🤖 AI Summary
Existing full-stack web application generation methods support only frontend code, compromising functional completeness and end-to-end reliability. This paper introduces TDDev—the first test-driven development (TDD)-integrated, multi-agent large language model framework for fully automated, end-to-end full-stack application generation from natural language or design sketches. TDDev generates executable applications comprising frontend, backend, database schemas, and interactive logic. Its core innovation lies in a closed-loop pipeline: multimodal perception → test case derivation → collaborative code generation → human–computer interaction simulation. It automatically infers comprehensive test cases covering both functionality and UI, then iteratively refines interdependent multi-file code. Experiments demonstrate that TDDev achieves a 14.4% absolute improvement in overall accuracy over state-of-the-art methods across multiple benchmarks, marking the first solution enabling high-fidelity, high-reliability, fully automated end-to-end full-stack application generation.
📝 Abstract
Developing full-stack web applications is complex and time-intensive, demanding proficiency across diverse technologies and frameworks.

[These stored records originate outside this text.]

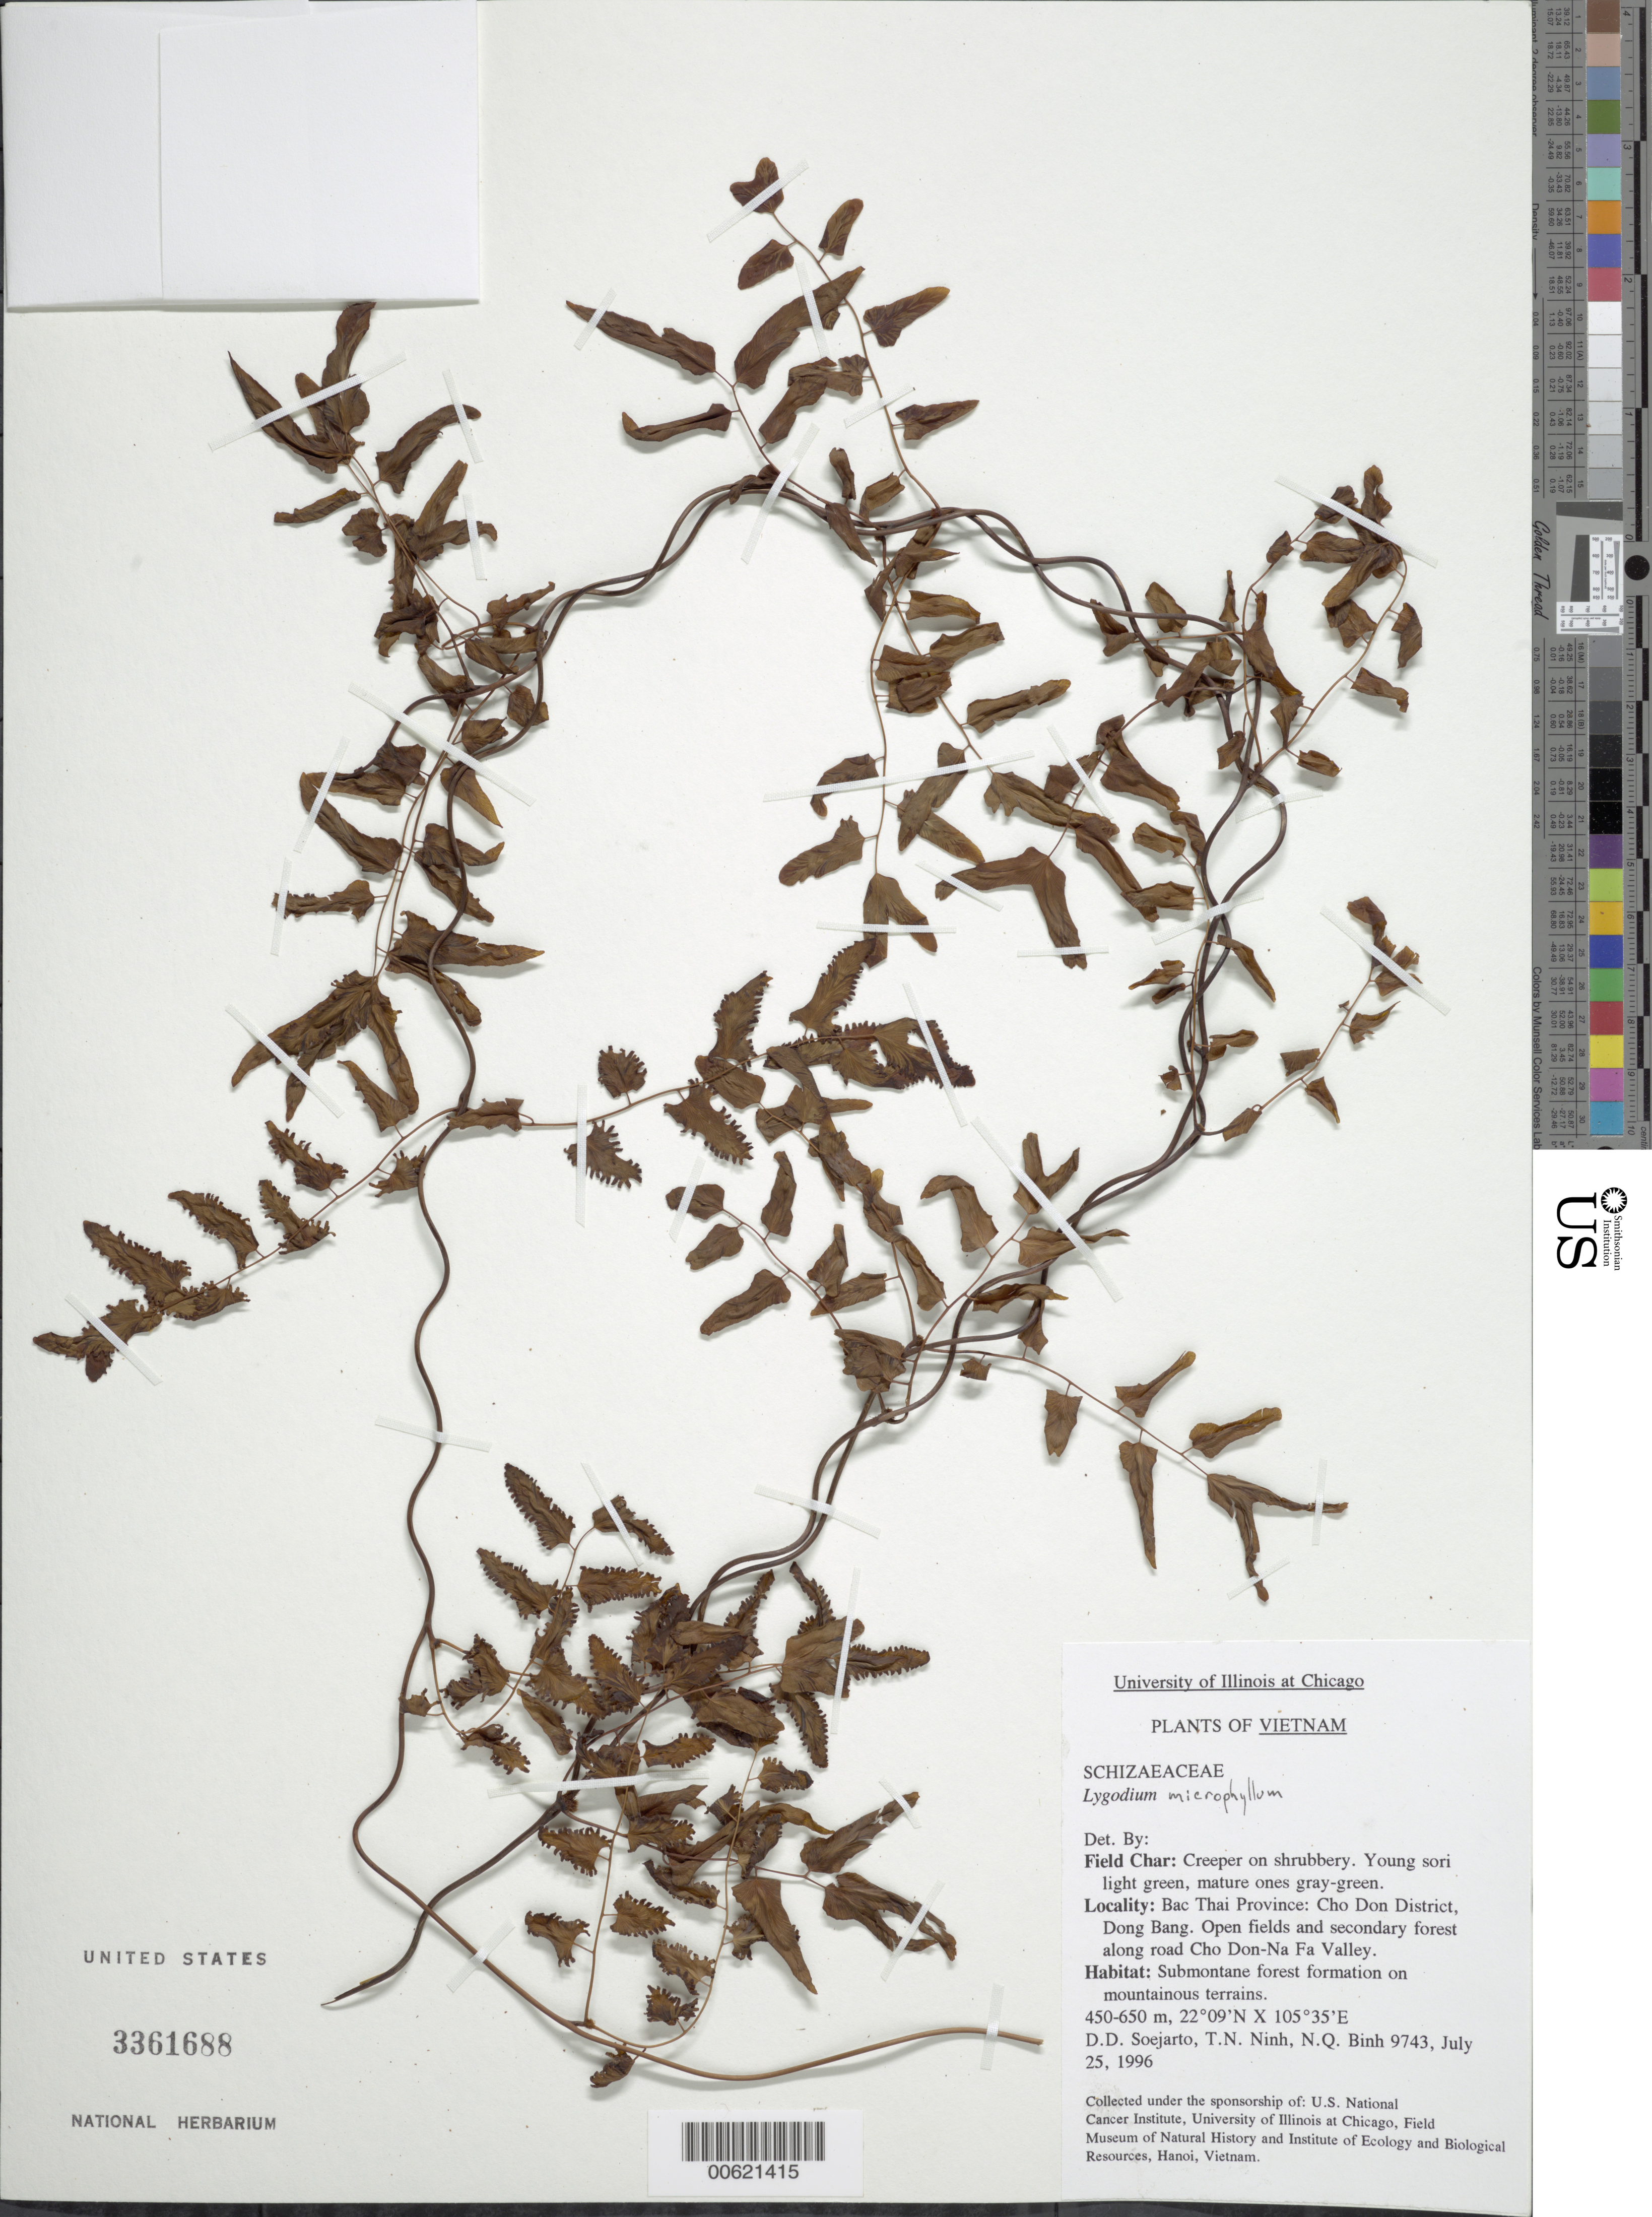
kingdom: Plantae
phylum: Tracheophyta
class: Polypodiopsida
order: Schizaeales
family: Lygodiaceae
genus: Lygodium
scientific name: Lygodium microphyllum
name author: (Cav.) R. Br.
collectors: T. N. Ninh & N. Binh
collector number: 9743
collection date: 1996-07-25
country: Vietnam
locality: Bac Thai Province: Cho Don District, Dong Bang. Open fields and secondary forest along road Cho Don-Na Fa Valley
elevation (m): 450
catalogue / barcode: US 3361688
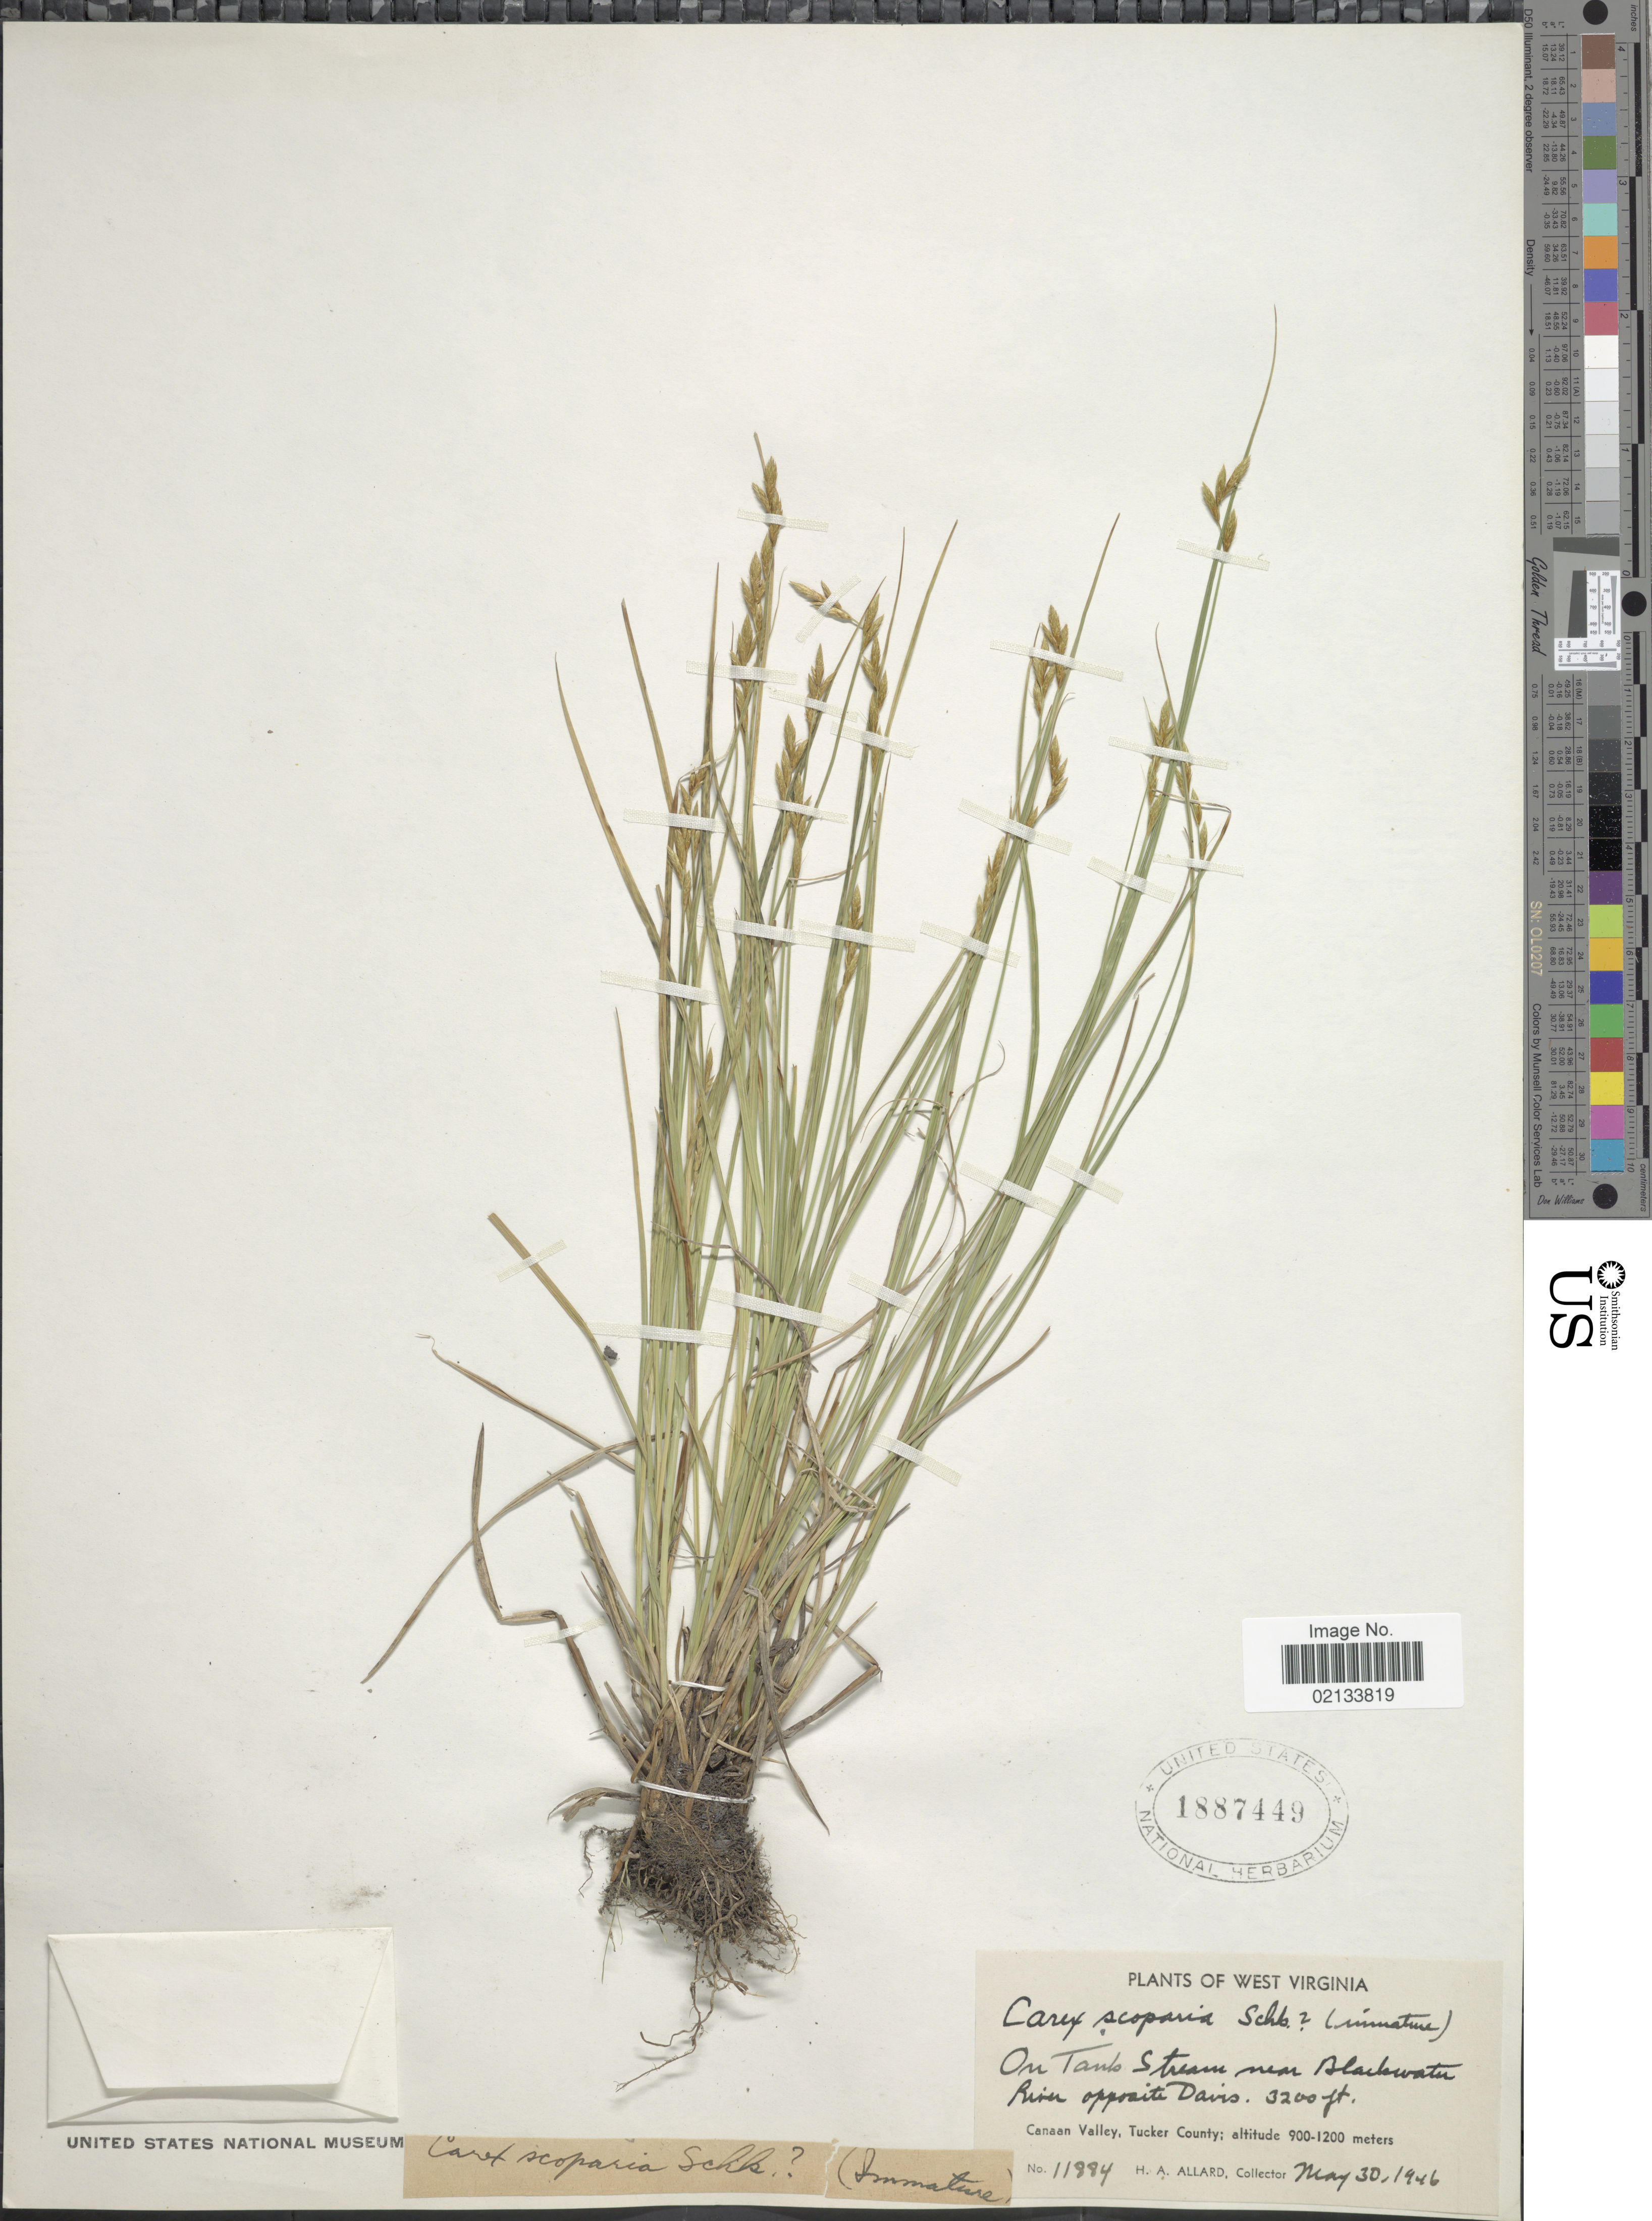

Although recent advances in multimodal large language models (MLLMs) enable automated webpage generation from visual inputs, current solutions remain limited to front-end tasks and fail to deliver fully functional applications. In this work, we introduce TDDev, the first test-driven development (TDD)-enabled LLM-agent framework for end-to-end full-stack web application generation. Given a natural language description or design image, TDDev automatically derives executable test cases, generates front-end and back-end code, simulates user interactions, and iteratively refines the implementation until all requirements are satisfied. Our framework addresses key challenges in full-stack automation, including underspecified user requirements, complex interdependencies among multiple files, and the need for both functional correctness and visual fidelity. Through extensive experiments on diverse application scenarios, TDDev achieves a 14.4% improvement on overall accuracy compared to state-of-the-art baselines, demonstrating its effectiveness in producing reliable, high-quality web applications without requiring manual intervention.